[Data extracted from a collection]
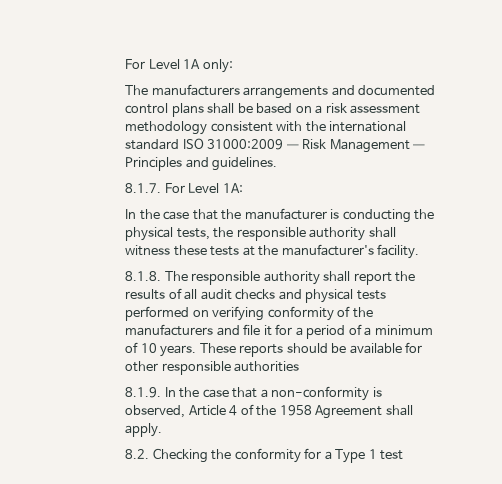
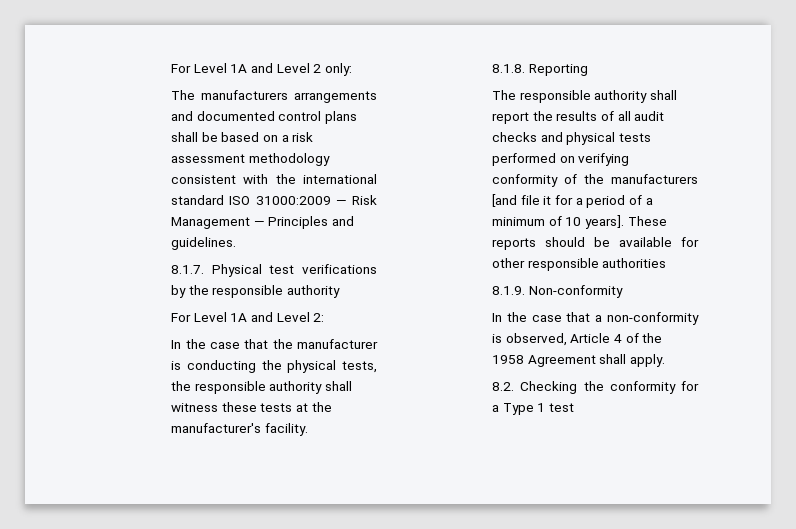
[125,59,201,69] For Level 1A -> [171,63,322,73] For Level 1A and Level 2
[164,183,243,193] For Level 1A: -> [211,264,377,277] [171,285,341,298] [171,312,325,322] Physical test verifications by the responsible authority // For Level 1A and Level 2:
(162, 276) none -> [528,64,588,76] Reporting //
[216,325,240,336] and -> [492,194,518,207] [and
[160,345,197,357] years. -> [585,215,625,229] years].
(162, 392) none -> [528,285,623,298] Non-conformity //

== WORK TASK ==
Output consists of exactly the lines from the one containing "[216,325,240,336] and ->" to the end of the records above, retyped without change and with nothing extra.

== COMPLETED EXERCISE ==
[216,325,240,336] and -> [492,194,518,207] [and
[160,345,197,357] years. -> [585,215,625,229] years].
(162, 392) none -> [528,285,623,298] Non-conformity //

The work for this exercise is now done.